Margaret: We are working on a number of other gardens….a wild flower garden in the wooded areas. We are doing a native garden getting people to grow native Long Island things…even most of the things here are not. We continue to identify the trees here because they are so different and exotic that we have to bring in specialist from all over the country to tell us what to do do.
To keep them alive I would think.
Margaret: We lost a hundred trees during Sandy which compared to other places was not bad.
Yes that’s not really that bad since you have so many here.
Margaret: One of the things we are looking at is why were Frank Bailey’s trees were able to survive that storm?
Because you are lucky darling.
Margaret: Maybe that was it.
You have the luck of the Irish as they say and I think Mr. Bailey was Irish himself wasn’t he?
Margaret: I guess he was.
With a name like that…
Margaret: He had to have been.
Yes you got the luck of the Irish.
Margaret: His family came down to see Bailey Arboretun this year. They came up and down. There in Palm Beach and up in Connecticut. They came back for a little reunion. They hadn’t been here in thirty years.
President Margaret Stacey talked more about the history of Bailey Arboretum and later revealed why she became involved. “My field has nothing to do with this. I happen to be a Professor of International Communications but I have always loved the outer doors. I was a great girl scout and my mother was a naturalist. I just love the outer doors so I learned all about it. When we moved here from Sands Point I immediately came to Bailey and starting poking around and when you volunteer the next thing you know they make you president. So that is how I got involved. I was just intrigued by the fact…and we were just another park and we looked into the history and said ‘there is something special here. We got to have a brand and we have to have something that makes us unique.’ We started looking into the trees and we had two professors from Cornell study them. They were absolutely astounded. We really didn’t know what we had. That was only four years ago that we uncovered this.”
Honorees Sue and Peter MacKinnon of Bailey Arboretum at “Come Fly With Me” Sinatra and Mad Men Themed Annual Autumn Cocktail Party on the North Shore of Long Island in Lattingtown, New York, November 7, 2015.
During the event Sue and Peter P. MacKinnon were honored for their generous donation time, expertise and talent to the continuation and enhancement of Bailey Arboretun.

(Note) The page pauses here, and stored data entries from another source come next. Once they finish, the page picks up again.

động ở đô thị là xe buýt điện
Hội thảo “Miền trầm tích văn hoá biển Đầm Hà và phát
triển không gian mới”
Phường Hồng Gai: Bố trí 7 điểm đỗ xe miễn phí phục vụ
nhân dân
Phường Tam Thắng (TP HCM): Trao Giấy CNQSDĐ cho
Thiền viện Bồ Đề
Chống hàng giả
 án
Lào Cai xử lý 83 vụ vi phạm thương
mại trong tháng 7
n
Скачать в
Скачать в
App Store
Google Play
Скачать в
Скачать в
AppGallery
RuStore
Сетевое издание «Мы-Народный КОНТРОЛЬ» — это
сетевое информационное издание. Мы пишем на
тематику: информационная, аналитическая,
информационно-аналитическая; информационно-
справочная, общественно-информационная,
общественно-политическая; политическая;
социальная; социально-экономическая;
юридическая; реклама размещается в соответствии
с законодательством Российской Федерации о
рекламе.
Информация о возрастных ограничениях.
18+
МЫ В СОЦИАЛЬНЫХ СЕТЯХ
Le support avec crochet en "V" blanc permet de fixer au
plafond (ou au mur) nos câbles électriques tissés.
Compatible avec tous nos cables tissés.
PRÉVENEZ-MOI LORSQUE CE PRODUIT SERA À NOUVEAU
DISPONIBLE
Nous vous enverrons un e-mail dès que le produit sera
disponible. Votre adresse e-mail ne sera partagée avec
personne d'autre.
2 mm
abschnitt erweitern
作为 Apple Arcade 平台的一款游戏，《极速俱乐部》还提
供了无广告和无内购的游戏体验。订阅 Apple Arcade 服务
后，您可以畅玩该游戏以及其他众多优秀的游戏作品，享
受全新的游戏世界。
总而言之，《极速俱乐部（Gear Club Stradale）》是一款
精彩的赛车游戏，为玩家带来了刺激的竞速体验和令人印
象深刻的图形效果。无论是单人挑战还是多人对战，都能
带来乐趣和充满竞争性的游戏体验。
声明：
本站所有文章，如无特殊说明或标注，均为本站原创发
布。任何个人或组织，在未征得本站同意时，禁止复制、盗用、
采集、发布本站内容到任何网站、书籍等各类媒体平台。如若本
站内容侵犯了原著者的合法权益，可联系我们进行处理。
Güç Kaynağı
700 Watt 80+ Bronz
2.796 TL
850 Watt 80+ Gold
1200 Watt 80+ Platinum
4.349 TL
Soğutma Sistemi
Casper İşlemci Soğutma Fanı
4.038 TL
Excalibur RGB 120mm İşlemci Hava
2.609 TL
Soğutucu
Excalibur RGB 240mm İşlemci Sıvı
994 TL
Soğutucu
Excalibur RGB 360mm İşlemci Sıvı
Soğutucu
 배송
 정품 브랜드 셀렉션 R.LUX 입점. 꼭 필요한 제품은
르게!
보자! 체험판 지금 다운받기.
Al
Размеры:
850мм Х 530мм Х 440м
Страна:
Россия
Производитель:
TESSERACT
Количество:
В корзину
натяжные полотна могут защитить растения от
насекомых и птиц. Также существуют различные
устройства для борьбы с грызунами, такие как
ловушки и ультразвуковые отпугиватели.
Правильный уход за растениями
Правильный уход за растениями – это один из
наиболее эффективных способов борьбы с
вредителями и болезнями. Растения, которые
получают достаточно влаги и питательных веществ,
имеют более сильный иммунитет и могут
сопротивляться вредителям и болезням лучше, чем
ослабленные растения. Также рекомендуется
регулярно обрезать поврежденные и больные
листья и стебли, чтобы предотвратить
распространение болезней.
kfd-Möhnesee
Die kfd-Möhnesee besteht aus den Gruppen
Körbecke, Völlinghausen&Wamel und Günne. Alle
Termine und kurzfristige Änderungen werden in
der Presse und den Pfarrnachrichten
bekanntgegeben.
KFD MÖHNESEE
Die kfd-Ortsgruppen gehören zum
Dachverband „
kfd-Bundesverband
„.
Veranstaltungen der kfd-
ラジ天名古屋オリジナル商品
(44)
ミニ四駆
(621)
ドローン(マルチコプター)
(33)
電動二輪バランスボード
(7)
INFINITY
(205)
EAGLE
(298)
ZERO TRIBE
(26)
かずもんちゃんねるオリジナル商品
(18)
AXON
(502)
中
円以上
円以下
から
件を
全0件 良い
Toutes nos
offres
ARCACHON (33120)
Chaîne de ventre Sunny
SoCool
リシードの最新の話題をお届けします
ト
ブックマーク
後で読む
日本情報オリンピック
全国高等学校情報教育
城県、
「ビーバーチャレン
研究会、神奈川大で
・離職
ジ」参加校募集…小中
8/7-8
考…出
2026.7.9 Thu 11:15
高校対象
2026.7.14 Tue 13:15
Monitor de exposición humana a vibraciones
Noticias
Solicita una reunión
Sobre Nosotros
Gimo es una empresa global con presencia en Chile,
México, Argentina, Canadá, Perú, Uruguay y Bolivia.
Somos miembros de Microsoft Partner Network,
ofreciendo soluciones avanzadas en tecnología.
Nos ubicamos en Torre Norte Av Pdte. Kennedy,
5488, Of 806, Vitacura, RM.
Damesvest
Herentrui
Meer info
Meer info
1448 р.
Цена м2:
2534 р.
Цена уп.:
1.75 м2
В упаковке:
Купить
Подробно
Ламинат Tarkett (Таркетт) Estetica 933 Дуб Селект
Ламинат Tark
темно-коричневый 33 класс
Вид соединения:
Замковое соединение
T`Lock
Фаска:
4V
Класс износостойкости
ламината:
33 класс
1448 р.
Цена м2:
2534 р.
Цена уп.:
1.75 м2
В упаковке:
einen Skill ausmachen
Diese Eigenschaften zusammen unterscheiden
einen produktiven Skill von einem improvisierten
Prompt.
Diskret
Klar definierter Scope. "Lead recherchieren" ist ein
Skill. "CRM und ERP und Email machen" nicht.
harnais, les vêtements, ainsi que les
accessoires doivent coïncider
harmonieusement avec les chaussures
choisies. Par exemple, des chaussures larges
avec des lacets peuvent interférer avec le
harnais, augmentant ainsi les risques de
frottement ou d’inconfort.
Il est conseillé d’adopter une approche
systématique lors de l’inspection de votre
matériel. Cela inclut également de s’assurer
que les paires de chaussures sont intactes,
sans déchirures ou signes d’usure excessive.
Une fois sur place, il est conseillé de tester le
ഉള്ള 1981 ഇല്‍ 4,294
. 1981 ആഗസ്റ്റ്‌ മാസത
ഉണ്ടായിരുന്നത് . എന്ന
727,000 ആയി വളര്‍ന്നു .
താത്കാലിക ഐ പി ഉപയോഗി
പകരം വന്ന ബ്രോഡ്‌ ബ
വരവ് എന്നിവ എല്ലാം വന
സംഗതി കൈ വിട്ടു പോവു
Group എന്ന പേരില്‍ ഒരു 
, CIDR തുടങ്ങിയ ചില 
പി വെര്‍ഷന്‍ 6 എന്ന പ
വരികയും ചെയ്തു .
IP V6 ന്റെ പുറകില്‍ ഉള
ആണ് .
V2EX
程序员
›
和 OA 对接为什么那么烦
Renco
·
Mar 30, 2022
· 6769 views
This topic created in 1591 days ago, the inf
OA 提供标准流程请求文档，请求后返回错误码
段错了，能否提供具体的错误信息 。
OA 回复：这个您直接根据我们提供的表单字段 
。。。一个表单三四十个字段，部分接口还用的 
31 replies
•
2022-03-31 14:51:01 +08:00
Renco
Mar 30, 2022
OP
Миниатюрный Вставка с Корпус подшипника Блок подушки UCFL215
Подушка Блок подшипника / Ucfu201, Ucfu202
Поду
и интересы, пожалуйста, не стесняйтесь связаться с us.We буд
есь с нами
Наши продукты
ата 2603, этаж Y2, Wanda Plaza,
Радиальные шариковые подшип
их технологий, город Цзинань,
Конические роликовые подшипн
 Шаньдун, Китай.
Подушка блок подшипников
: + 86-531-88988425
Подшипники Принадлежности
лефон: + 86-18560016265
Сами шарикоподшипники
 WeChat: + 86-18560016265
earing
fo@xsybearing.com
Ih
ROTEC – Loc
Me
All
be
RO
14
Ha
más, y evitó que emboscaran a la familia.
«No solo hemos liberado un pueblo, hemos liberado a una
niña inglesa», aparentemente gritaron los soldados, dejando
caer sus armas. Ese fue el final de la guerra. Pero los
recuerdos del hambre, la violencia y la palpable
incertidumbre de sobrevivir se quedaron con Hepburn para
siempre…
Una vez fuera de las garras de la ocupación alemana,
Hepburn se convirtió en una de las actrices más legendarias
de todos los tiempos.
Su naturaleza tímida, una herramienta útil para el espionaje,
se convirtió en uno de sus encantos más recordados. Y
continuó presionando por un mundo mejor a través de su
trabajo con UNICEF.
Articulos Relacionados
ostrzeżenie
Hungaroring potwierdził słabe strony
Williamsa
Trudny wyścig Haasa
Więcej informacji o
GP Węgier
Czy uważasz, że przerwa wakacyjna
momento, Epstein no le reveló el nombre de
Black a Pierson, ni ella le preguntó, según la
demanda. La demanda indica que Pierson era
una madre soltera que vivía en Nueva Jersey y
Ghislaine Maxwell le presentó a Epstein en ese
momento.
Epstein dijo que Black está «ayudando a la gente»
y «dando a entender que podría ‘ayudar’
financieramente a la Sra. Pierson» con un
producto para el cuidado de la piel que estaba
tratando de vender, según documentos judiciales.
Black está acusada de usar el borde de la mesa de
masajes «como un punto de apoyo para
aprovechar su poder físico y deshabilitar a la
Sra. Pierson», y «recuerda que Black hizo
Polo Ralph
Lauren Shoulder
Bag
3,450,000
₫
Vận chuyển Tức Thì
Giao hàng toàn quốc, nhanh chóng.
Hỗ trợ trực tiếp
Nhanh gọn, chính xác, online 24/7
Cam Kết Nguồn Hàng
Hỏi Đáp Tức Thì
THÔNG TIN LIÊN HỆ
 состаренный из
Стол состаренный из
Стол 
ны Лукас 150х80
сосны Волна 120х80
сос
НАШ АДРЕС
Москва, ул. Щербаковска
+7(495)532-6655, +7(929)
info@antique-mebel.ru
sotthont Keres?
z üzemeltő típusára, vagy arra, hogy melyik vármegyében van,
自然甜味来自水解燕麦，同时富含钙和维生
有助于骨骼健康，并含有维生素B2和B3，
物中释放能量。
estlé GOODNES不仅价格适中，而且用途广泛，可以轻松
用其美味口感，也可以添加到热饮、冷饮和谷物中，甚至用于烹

Sue and Peter are exemplary friends in every way. Their generosity of time, expertise and talent reverberates in the Long Island community. Their passion for horticulture is legendary. Peter, being the son and nephew of Scottish estate superintendents has detailed familiarity with maintaining grand properties which has applied to his own gardens along with Sue’s meticulous direction. Their often toured gardens are soon to be part of the Smithsonian Archives.